In Memory of Jeff Beck (1944-2023)

Not many musicians have the chops to replace Eric Clapton, nor the “stones” to turn down Mick Jagger, but legendary guitarist Jeff Beck was anything but ordinary. Across the world, musicians and music fans alike are mourning the passing of Beck who died Tuesday at age 78. His untimely death has been attributed to the sudden contraction of bacterial meningitis, according to his family and representatives.

Jeff Beck again UPAC in Kingston, October 2022. Photo by Mickey Deneher

Jeff Beck was a true pioneer in the guitar field, highly experimental, combining jazz and rock in a unique fusion of genres and sounds. Widely hailed as one of the greatest guitar players of all time, Beck paved the way for both instrumental music and guitarists, experimenting with sound through volume control knobs, pickup selectors and whammy bars while simultaneously inspiring countless subgenres of fusion and psych rock.

While Beck never quite reached the level of commercial success of peers like Jimmy Page or Rod Stewart, he was greatly admired both by star-studded musicians all the same.

As Slash told Rolling Stone all the way back in 1999, “It’s a lot easier to appreciate Beck’s guitar playing if you’re a guitar player. He just has such a natural control over the instrument. It’s the ability to make it do something that you’ve never heard anybody else do. Blow by Blow is the album I had when I was a kid. He would go from love songs to a really blistering, hard-rock, heavy-sounding guitar without ever going over the top.”
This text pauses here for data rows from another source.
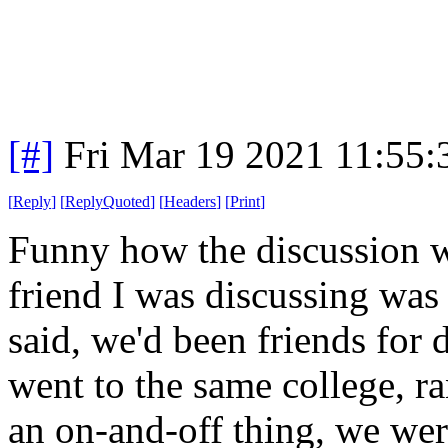
[#]
Fri Mar 19 2021 11:55
[
Reply
]
[
ReplyQuoted
]
[
Headers
]
[
Print
]
Funny how the discussion wen
friend I was discussing was
said, we'd been friends for
went to the same college, r
an on-and-off thing, we were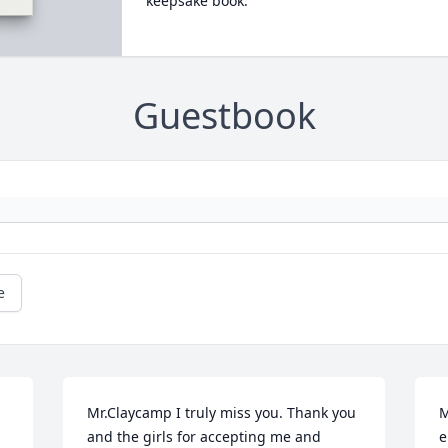
keepsake book.
Guestbook
e
Mr.Claycamp I truly miss you. Thank you 
M
and the girls for accepting me and 
e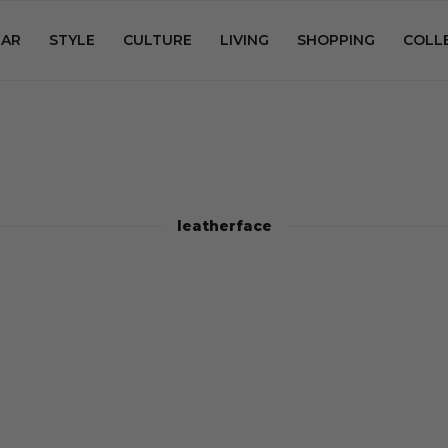
AR
STYLE
CULTURE
LIVING
SHOPPING
COLL
leatherface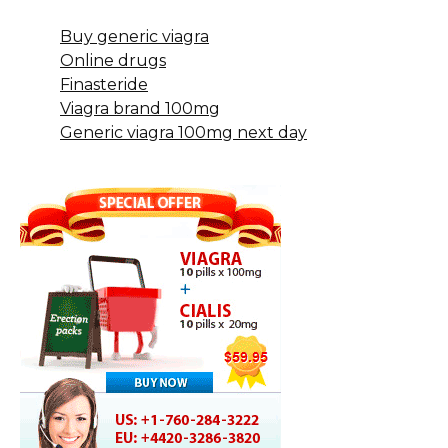
Buy generic viagra
Online drugs
Finasteride
Viagra brand 100mg
Generic viagra 100mg next day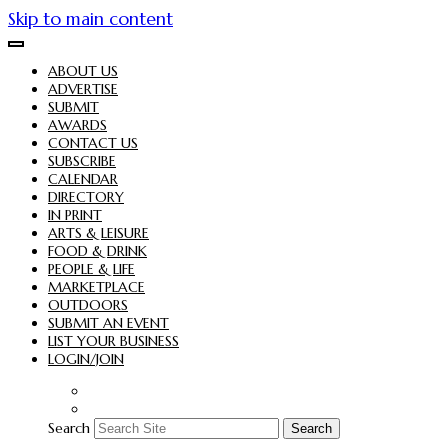
Skip to main content
ABOUT US
ADVERTISE
SUBMIT
AWARDS
CONTACT US
SUBSCRIBE
CALENDAR
DIRECTORY
IN PRINT
ARTS & LEISURE
FOOD & DRINK
PEOPLE & LIFE
MARKETPLACE
OUTDOORS
SUBMIT AN EVENT
LIST YOUR BUSINESS
LOGIN/JOIN
Search
Search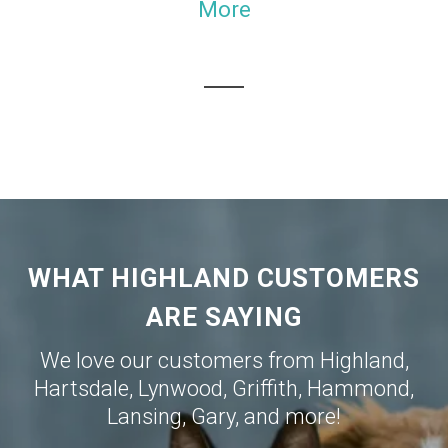
More
WHAT HIGHLAND CUSTOMERS
ARE SAYING
We love our customers from
Highland
,
Hartsdale
,
Lynwood
,
Griffith
,
Hammond
,
Lansing
,
Gary
, and more!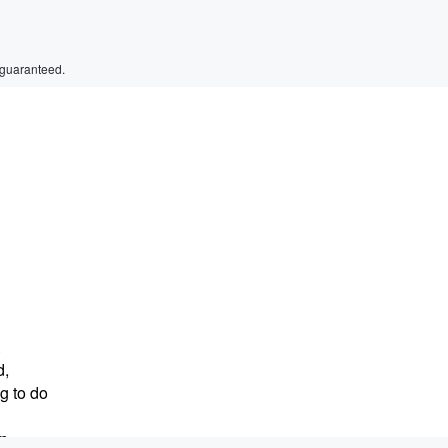
 guaranteed.
.
d,
g to do
n.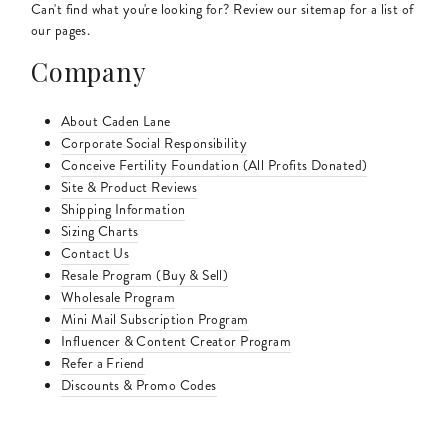
Can't find what you're looking for? Review our sitemap for a list of
our pages.
Company
About Caden Lane
Corporate Social Responsibility
Conceive Fertility Foundation (All Profits Donated)
Site & Product Reviews
Shipping Information
Sizing Charts
Contact Us
Resale Program (Buy & Sell)
Wholesale Program
Mini Mail Subscription Program
Influencer & Content Creator Program
Refer a Friend
Discounts & Promo Codes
But it was with that 1975 release, Blow by Blow, Beck’s second solo album, that many music listeners began to take note as well. The album sent waves through the music industry reaching fourth on the charts and eventually becoming a platinum record. From there, Beck went on to collect seven Grammys for instrumental performances, and an eighth for his 2009 work on Herbie Hancock’s The Imagine Project, over the course of his decades-long career.

Beck was also perhaps his own biggest critic. Upon his induction into the Rock and Roll Hall of Fame with the Yardbirds in 1992 he famously said, “Someone told me I should be proud tonight. But I’m not, because they kicked me out. They did. Fuck them.” This in reference to the fact that the Yardbirds booted him from the band from a series of no-shows on a U.S. tour in 1966.

But Beck quickly recovered from his departure with the band, forming his own groups and solo projects and collaborating with countless musicians from Buddy Guy to Ozzy Osbourne. He also made it back to the Rock and Roll Hall of Fame stage on the merits of his solo work in 2009. 

Beck continued playing and creating music up until his death. November marked the end of his most recent tour supporting his newest collaborative album with Johnny Depp, “Loud Hailer.”  Along the way he performed alongside Depp at the Capitol Theatre in Port Chester, the Paramount in Huntington, and the Ulster Performing Arts Center, in Kingston, NY. His final live performance took place Nov. 12 in Reno, Nevada.

Fellow guitarists took to the internet to remember Beck and his lasting legacy. On Twitter, Jimmy Page wrote, “The six stringed Warrior is no longer here for us to admire the spell he could weave around our mortal emotions. Jeff could channel music from the ethereal. His technique unique. His imaginations apparently limitless. Jeff I will miss you along with your millions of fans.”

Joe Bonamassa similarly tweeted praise to the guitarist for his innovation of the electric guitar: “You’d just give him a guitar and he’d figure out a way to get these sounds out of it, and that’s complete raw talent, it’s not the equipment, it’s just him. RIP to the legendary Jeff Beck.”

From his time with the Yardbirds and the Jeff Beck Group, to his own solo career, Beck touched the lives of countless musicians and listeners and forever changed the possibilities of the electric guitar. Ever the rule-breaker, Beck is gone but not forgotten, solidified in the echelons of rock gods for time immemorial.